### Available data
----------
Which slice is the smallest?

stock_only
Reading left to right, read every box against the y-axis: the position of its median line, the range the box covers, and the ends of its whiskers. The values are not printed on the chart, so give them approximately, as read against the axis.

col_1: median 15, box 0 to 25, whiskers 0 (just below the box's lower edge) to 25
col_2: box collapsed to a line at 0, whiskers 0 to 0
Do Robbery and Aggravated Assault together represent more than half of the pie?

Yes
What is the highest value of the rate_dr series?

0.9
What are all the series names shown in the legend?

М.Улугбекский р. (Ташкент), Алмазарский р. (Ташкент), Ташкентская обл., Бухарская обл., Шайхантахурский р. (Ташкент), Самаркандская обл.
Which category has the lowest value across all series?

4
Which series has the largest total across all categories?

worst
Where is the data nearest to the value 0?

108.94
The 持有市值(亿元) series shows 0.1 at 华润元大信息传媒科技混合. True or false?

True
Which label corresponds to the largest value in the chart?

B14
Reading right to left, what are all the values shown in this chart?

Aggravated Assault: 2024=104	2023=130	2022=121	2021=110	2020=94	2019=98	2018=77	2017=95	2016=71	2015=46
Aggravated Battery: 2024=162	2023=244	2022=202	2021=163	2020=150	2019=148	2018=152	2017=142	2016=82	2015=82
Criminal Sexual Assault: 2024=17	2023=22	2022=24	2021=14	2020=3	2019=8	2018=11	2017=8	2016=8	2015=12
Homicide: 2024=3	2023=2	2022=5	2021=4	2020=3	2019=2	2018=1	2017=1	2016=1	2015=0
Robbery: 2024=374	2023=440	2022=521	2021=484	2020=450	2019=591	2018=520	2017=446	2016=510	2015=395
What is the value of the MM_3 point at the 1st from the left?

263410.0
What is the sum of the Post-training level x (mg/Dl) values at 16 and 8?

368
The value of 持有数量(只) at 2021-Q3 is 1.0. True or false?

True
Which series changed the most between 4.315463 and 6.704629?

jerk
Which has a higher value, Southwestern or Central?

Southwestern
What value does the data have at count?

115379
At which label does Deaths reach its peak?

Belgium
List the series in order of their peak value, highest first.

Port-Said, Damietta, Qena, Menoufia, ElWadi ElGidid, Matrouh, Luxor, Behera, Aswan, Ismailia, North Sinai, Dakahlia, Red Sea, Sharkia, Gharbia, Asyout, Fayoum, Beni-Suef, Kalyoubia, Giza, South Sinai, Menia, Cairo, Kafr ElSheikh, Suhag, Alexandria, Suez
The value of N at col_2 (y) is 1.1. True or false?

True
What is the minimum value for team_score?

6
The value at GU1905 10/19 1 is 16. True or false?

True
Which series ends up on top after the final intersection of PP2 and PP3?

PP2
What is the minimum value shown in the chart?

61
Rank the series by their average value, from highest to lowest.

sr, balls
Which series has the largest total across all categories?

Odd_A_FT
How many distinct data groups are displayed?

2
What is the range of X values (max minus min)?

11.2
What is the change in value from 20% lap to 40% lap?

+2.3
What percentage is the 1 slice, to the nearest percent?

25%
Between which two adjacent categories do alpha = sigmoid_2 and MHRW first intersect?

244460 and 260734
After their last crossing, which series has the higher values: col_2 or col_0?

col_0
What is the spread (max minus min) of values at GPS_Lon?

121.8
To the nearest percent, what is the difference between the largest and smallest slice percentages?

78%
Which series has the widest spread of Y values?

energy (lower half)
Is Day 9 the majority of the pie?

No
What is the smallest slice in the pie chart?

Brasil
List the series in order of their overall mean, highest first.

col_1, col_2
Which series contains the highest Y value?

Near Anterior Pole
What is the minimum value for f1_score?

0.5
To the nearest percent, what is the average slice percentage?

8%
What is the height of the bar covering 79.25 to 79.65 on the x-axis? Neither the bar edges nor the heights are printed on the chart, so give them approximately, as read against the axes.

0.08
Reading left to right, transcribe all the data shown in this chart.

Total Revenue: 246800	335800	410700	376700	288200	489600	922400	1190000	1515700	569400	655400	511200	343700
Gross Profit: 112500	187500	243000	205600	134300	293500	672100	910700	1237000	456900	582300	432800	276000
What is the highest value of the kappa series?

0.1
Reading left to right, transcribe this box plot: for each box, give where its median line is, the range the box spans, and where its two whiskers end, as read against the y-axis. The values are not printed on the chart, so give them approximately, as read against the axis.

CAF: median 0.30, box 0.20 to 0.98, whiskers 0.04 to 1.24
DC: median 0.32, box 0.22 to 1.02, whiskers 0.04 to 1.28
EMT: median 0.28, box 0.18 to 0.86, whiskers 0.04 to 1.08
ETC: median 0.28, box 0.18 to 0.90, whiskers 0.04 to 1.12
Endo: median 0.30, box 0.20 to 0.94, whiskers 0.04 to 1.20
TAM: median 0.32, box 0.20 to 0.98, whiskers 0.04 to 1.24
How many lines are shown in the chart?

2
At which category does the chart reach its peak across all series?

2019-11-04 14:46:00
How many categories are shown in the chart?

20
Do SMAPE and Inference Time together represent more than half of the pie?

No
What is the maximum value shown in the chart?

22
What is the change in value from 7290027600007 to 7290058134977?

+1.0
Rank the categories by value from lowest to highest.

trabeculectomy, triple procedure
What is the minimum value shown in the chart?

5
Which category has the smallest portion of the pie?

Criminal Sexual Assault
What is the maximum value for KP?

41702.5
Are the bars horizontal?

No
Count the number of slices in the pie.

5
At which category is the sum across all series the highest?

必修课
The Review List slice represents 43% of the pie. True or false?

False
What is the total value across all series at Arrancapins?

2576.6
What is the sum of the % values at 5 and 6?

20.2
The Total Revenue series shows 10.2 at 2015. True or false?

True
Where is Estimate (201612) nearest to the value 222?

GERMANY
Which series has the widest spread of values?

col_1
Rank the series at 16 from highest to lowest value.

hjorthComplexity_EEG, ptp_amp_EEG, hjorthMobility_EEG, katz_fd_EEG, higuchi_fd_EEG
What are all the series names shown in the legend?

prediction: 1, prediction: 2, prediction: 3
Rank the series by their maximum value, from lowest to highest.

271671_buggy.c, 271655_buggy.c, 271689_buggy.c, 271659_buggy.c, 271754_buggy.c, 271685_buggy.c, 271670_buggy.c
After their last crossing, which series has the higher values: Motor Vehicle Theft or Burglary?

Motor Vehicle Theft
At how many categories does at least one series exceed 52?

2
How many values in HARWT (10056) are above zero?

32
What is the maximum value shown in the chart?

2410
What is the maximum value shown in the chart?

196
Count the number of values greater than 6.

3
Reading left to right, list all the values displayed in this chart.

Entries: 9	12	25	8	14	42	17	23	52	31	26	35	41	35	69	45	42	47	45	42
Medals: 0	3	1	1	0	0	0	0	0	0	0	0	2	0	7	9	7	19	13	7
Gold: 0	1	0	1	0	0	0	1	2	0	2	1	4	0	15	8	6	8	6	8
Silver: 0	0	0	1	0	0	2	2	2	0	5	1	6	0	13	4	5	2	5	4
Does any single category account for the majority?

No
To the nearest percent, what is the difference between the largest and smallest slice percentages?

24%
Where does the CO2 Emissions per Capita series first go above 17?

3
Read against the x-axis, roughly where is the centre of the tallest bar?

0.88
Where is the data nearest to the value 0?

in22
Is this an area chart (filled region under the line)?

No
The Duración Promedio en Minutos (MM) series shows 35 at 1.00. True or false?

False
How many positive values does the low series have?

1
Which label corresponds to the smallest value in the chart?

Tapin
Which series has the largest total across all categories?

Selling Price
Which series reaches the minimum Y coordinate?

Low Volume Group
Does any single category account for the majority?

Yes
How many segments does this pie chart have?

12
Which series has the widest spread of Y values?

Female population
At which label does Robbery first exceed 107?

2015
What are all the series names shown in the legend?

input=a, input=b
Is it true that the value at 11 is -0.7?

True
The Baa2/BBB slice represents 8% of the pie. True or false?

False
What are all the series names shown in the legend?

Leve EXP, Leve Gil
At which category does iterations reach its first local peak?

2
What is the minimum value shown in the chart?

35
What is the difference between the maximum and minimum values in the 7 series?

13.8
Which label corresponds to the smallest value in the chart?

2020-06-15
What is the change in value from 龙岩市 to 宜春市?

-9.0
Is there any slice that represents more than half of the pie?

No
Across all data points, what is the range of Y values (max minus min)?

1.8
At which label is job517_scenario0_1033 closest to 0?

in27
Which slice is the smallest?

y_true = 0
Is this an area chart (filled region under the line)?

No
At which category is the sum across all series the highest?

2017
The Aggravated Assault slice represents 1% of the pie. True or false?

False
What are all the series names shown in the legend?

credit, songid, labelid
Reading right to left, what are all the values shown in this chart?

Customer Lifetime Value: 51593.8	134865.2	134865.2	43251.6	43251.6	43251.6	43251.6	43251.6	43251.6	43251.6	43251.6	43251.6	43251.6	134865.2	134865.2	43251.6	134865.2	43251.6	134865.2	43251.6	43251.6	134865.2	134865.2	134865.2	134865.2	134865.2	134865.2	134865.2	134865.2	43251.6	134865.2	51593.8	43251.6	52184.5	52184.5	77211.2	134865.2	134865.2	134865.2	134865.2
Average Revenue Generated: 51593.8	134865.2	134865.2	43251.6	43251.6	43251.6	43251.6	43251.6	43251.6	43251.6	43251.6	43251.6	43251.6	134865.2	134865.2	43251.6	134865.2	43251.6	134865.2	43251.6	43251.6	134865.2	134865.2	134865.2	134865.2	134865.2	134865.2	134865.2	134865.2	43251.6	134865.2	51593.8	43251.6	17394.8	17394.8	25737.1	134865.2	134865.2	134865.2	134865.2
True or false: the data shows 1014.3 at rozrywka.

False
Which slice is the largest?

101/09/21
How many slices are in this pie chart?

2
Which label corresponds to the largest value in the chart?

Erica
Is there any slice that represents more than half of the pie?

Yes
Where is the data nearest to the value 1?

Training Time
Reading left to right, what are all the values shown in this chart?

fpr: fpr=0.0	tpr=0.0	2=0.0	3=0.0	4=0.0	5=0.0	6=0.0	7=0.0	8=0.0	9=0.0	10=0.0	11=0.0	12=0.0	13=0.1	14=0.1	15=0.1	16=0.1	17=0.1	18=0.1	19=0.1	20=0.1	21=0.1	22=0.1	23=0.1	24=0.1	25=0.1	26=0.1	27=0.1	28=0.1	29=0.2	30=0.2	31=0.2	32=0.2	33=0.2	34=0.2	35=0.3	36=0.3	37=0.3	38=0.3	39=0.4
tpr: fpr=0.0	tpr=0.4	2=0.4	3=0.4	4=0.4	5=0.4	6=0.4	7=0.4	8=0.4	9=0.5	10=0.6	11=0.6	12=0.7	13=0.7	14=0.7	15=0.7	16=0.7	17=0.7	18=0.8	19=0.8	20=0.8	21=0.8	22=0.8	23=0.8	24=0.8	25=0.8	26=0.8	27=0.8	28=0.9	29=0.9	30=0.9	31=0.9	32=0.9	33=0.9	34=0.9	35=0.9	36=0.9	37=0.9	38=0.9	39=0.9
----------
### Directions for this task
Copy the lines above word for word, from the line containing "col_1, col_2" through the line containing "What is the height".

### Task output
col_1, col_2
Which series contains the highest Y value?

Near Anterior Pole
What is the minimum value for f1_score?

0.5
To the nearest percent, what is the average slice percentage?

8%
What is the height of the bar covering 79.25 to 79.65 on the x-axis? Neither the bar edges nor the heights are printed on the chart, so give them approximately, as read against the axes.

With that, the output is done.